Making Lunar Water Mining About 1000 Times More Efficient

Florida researchers propose a new method, called Aqua Factorem, to extract lunar water. It will drastically reduce energy and complexity of lunar mining operations helping to establish this industry. Other methods to extract water from the regolith are based on phase change, pumping energy into the regolith to sublimate the ice into vapor, then capturing the vapor, re-freezing it, and hauling the solid ice to a chemical processor where it is converted again into vapor for purification then electrolysis.

This requires transporting high power into the permanently shadowed regions (PSRs) not only to vaporize the ice in situ in the soil but to heat the surrounding soil itself, which is wasted energy. Still other methods are based on strip mining and hauling the resource along with slag (the unwanted silicates, which constitutes about 95% of the mass), to a processing unit that is located outside the PSRs. That may be a simpler architecture but is generally not favored because hauling 49,000 t of regolith over many kilometers yearly to produce the projected demand of 2,450 t of propellant would be terribly difficult and expensive with high risk that the vehicles will get stuck driving with such loads across the unprepared regolith.

The new approach takes advantage of the processing that the unique lunar geology has already performed. Micrometeoroid bombardment has already broken most solid material in the upper part of the regolith into fine grains.

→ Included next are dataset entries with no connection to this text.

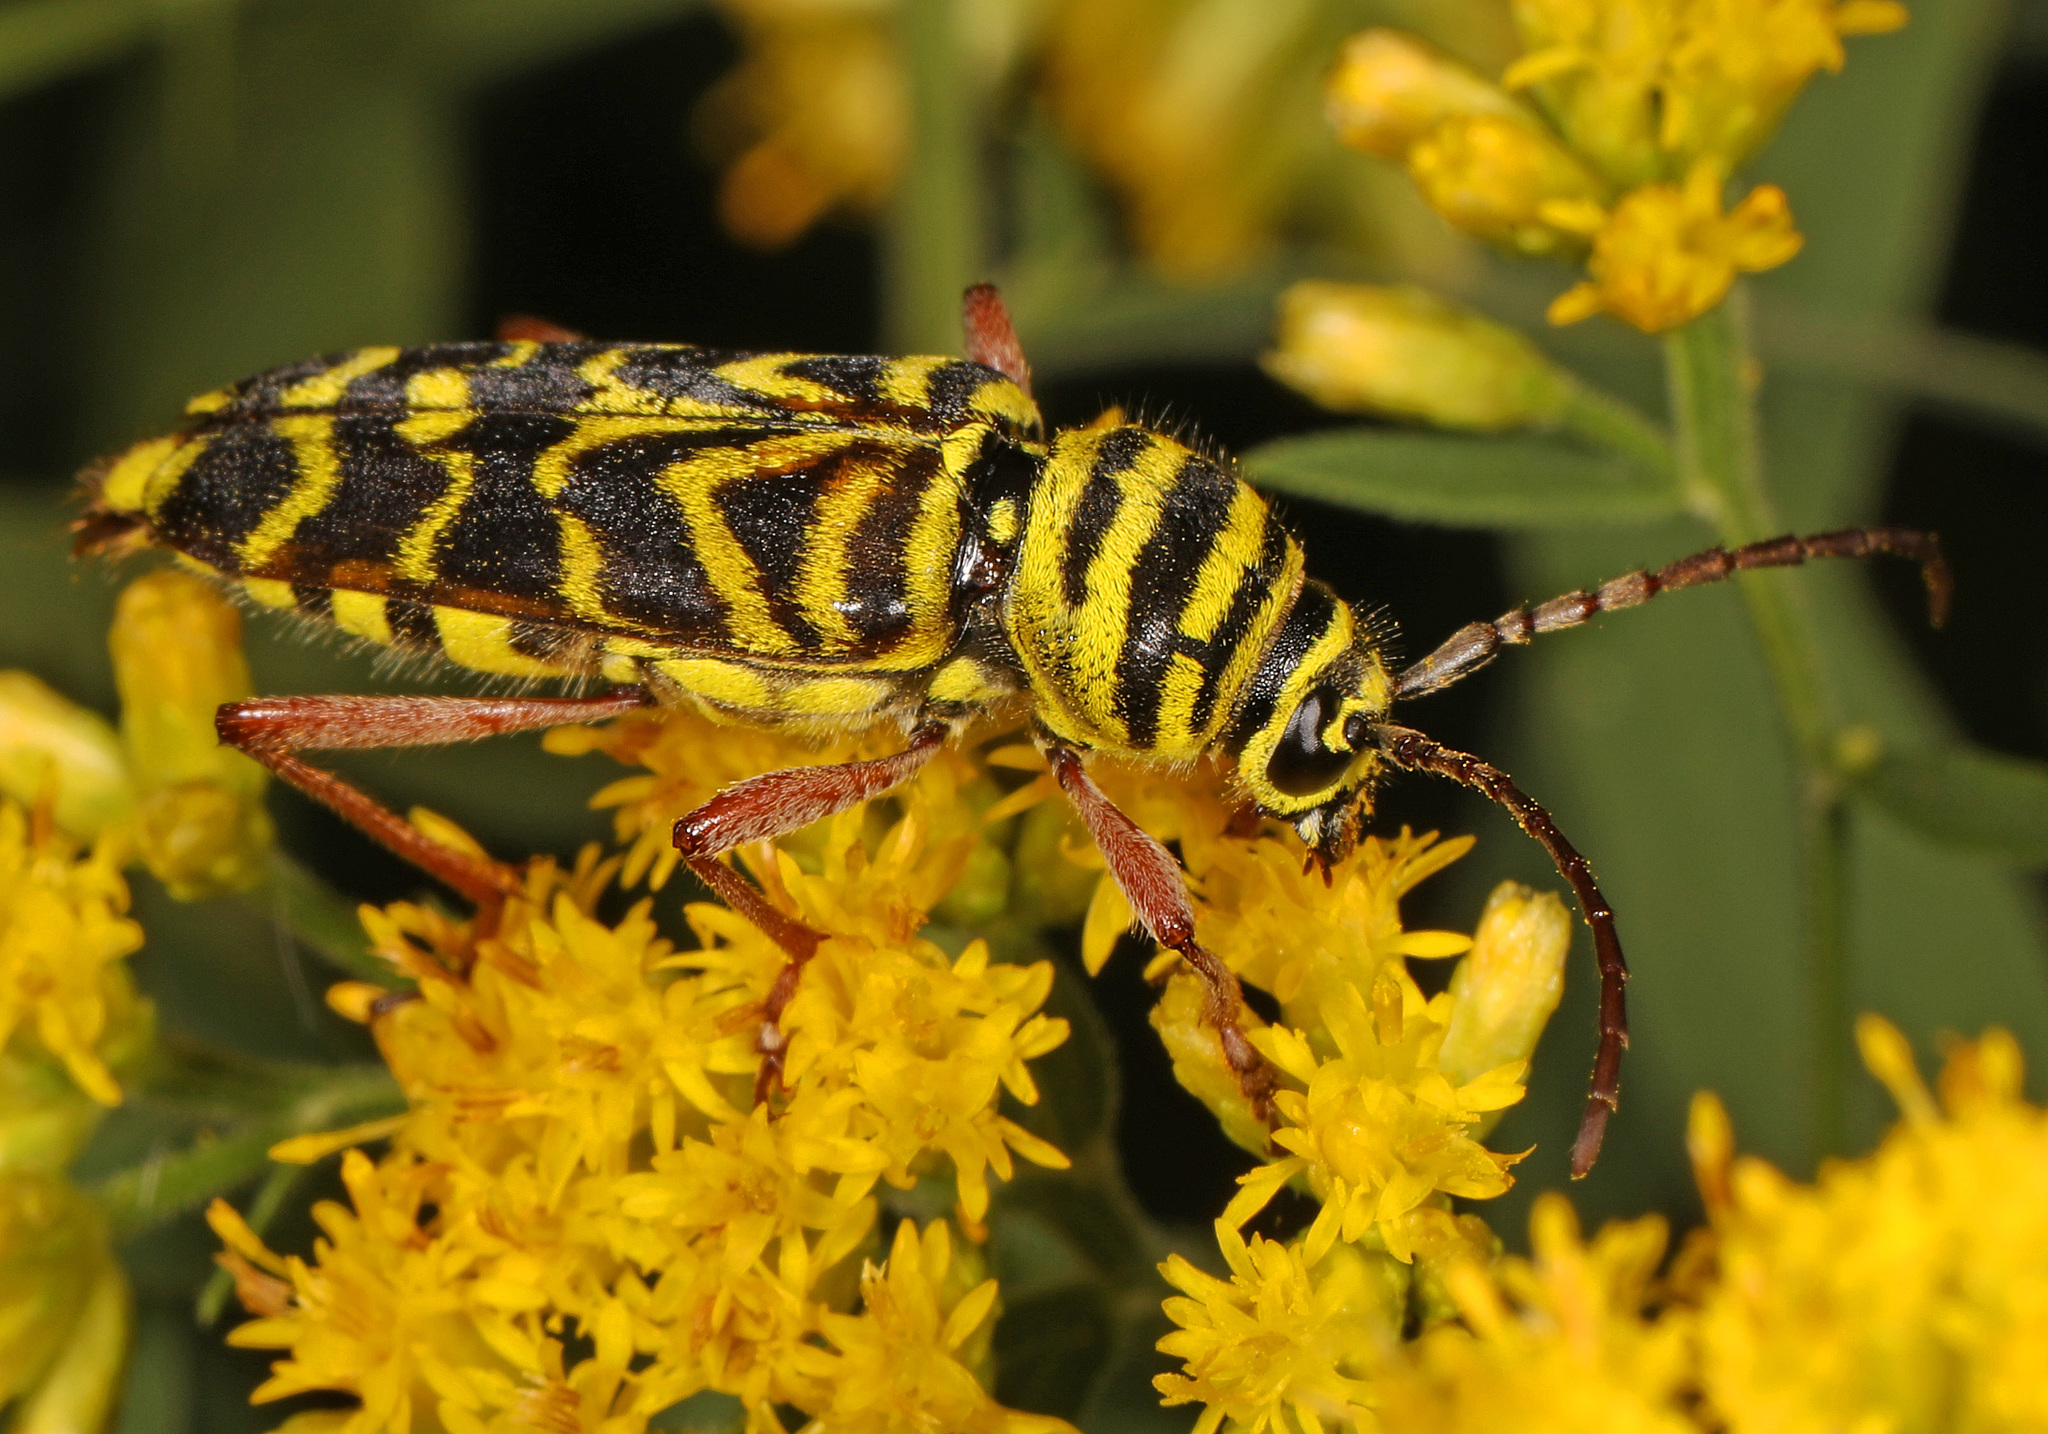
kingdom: Animalia
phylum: Arthropoda
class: Insecta
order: Coleoptera
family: Cerambycidae
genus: Megacyllene
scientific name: Megacyllene robiniae
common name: Locust borer
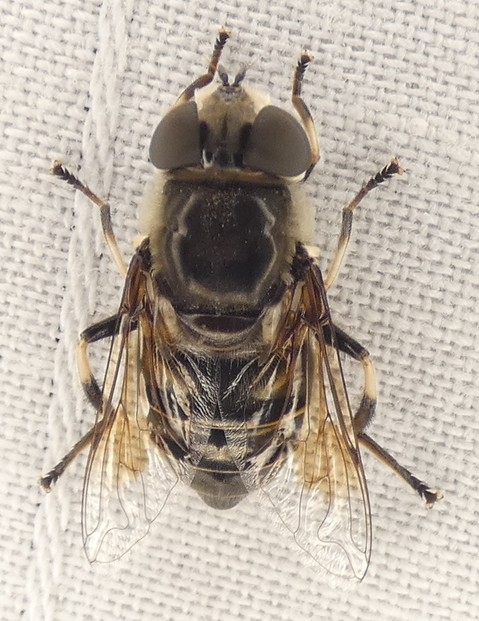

This includes solid material of all compositions, including the ice, which is as hard as granite at PSR temperatures and is therefore essentially another type of rock. These ice grains are intermixed with all the other minerals, so a simple, ultra-low-energy grain-sorting process can extract the ice without phase change. As another benefit it can extract the 1 wt% free metal known to be in lunar soil, again with very little energy. The ice can then be hauled to the chemical processing unit in solid phase and converted into rocket propellant.

They estimate the 800 kW power needed for thermal extraction can be reduced to less than 100 watts using the new method. This affects the entire architecture of the mining operation producing extensive economic benefit, which we will quantify in this study. They will look at a mission to mine propellants commercially for space tugs that boost commercial communication satellites from Geosynchronous Transfer Orbit (GTO) to Geostationary Orbit (GEO) then return to the lunar surface for refueling. This simple architecture requires the minimum number of in-space elements, and notably does not require an in-space propellant depot, so it provides the lowest cost and lowest risk startup for a commercial operation. The study will also test the innovative Aqua Factorem process through laboratory experiments, and this will produce basic insights into the handling of lunar resources.